You’ve been in this business for a long time, so you’ve seen how much the landscape has changed. You’re now doing a TV series with Al Pacino on a streaming network. Does the way you work now feel very different?

RUBINEK: Not really. When you’re doing a show, whether it was in 1982 or 2018, as an actor, you’re really just concerned with individual scenes, in the moment, and whether or not you’re gonna be able to tell it, and whether it’s collaborative or not. What is different is the scope of it. There are 200 countries seeing the series. That’s different. There was this freedom from any kind of censorship that would have come by way of sponsors on network television.
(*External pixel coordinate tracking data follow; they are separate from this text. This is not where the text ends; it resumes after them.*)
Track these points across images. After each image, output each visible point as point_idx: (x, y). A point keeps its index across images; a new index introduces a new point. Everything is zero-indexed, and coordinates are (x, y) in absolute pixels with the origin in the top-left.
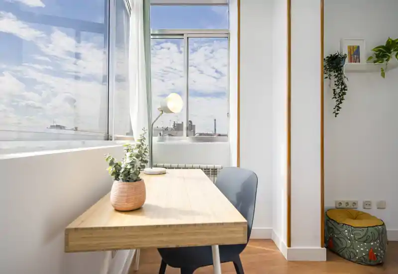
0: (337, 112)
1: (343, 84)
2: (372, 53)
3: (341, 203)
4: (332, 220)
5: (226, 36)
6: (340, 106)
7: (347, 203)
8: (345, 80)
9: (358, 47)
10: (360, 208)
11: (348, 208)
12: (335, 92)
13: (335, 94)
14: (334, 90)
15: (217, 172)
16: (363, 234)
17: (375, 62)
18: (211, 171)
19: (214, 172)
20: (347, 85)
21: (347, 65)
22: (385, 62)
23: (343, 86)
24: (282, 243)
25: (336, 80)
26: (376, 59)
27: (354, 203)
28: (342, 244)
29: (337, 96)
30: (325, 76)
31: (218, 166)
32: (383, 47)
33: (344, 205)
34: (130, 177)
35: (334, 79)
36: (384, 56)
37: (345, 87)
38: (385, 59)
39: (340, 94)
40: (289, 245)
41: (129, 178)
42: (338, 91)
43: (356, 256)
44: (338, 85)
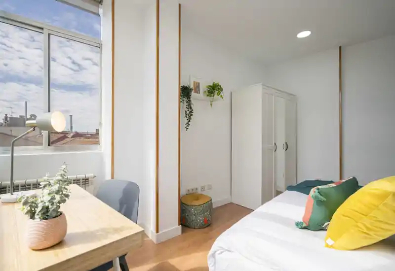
0: (187, 127)
1: (191, 108)
2: (206, 89)
3: (189, 191)
4: (185, 204)
5: (98, 45)
6: (190, 123)
7: (193, 190)
8: (192, 106)
9: (199, 83)
10: (199, 192)
11: (193, 193)
12: (186, 113)
13: (186, 115)
14: (186, 111)
15: (88, 181)
16: (201, 209)
17: (208, 96)
18: (81, 181)
19: (85, 182)
20: (193, 110)
21: (193, 94)
22: (212, 97)
23: (191, 110)
24: (152, 232)
25: (187, 104)
26: (208, 94)
27: (197, 189)
28: (190, 219)
29: (188, 116)
30: (181, 100)
31: (89, 175)
32: (211, 86)
33: (191, 192)
34: (49, 214)
35: (186, 104)
36: (212, 93)
37: (192, 110)
38: (212, 95)
39: (190, 115)
40: (157, 231)
41: (48, 216)
42: (188, 112)
43: (197, 224)
44: (188, 108)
That there are actors, like Al Pacino, that are willing to do television speaks hugely to the kind of material that is now a possible on television, and that was impossible, 20 years ago or maybe even 10 years ago. But as far as the actual doing of it, when you’re in the moment, actors are just trying to tell the truth, in the best way they can, under circumstances that are sometimes difficult ‘cause they’re not collaborative, and sometimes, like this one, are very collaborative and really freeing, partly because there was just this openness that came by way of Jordan Peele’s company, Amazon, and these particular showrunners, who were so wonderful to work with, and generous and embracing. And there was a great group of actors. That was a real blessing. You can tell, from watching it, the bond that we all had. It’s really hard to fake that, hour after hour after hour, and we didn’t need to fake. We found it with each other, which was great. But that could have happened in the 17th century, on stage. That’s not different. What’s different is the reach of a show like this, and how it might affect people, in ways that we have no idea about. It’s going to countries in all kinds of places. It’s going to places that are dealing with war, in a way that we’re not dealing with, the same way here. So, I think that the affect of a show like this will be profound. I hope it is.
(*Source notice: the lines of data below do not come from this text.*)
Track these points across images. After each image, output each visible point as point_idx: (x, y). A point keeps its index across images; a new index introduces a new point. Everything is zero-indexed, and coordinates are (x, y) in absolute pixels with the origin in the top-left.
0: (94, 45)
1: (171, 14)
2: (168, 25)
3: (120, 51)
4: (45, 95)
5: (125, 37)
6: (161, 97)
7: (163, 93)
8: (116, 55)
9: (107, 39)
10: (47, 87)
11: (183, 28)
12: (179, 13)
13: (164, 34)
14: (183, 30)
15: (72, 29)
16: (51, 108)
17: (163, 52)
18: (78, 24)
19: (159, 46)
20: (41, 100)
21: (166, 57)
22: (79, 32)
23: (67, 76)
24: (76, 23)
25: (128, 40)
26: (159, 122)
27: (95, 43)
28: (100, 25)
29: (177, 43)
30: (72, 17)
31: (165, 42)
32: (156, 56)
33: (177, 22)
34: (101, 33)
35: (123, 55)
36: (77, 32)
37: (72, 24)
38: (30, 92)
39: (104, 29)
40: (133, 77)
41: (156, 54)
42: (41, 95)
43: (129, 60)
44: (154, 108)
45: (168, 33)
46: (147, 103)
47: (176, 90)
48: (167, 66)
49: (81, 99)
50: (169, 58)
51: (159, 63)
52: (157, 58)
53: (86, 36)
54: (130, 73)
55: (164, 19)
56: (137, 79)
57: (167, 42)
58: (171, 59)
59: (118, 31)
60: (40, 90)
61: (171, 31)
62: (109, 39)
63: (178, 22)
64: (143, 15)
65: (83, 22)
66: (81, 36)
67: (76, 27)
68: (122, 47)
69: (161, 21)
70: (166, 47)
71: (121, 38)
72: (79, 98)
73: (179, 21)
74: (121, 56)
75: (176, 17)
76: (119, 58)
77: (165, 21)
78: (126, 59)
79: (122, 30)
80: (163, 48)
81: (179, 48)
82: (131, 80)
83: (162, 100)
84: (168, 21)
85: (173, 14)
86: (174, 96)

Are you someone who’s also moved into this world of streaming? Do you watch TV that way, yourself?

RUBINEK: There are shows that I stream. I have a 24-year-old son and a 28-year-old daughter, and they grew up with it, so I grew up with it. There are shows that I binge-watch, but there’s only so much of it that you can do. With this show, even though they dropped 10 episodes, it’s a little too intense to watch, all at once. I started working on a computer in 1984, when the first Apple computers came out, so I’ve managed to keep up.

At this point in your life and career, what is it that you look for in projects and roles? What gets you excited about the work?

RUBINEK: I’m going back to the theater, a bit. I’m about to go do a new play by Ethan Coen. I worked with the Coen brothers on The Ballad of Buster Scruggs, a couple of years ago, and I got to know them, so I’m going to New York to do a new play of his, called A Play is a Poem. I’m a playwright. I wrote a play, a few years ago, called Terrible Advice, and I’ve got a new play, called All in the Telling, which has to do with some of the subjects that I was talking to you about, with how my book got written, how the documentary film happened, what happened to my daughter and her classmate, and all of that true story. So, that that’s really keeping me going. As far as new projects are concerned, I take them as they come. I’ve never really had a fixed goal for what kind of roles I want to play. I take them as they come, depending on whether I’m forced to do it because I have to pay the rent, or if I’m not as worried about the rent this particular month, then it’s about whether or not the role really speaks to me loudly. Sometimes it’s doesn’t have to speak to me loudly because the bank is already speaking to me loudly.

Hunters is available to stream at Amazon Prime.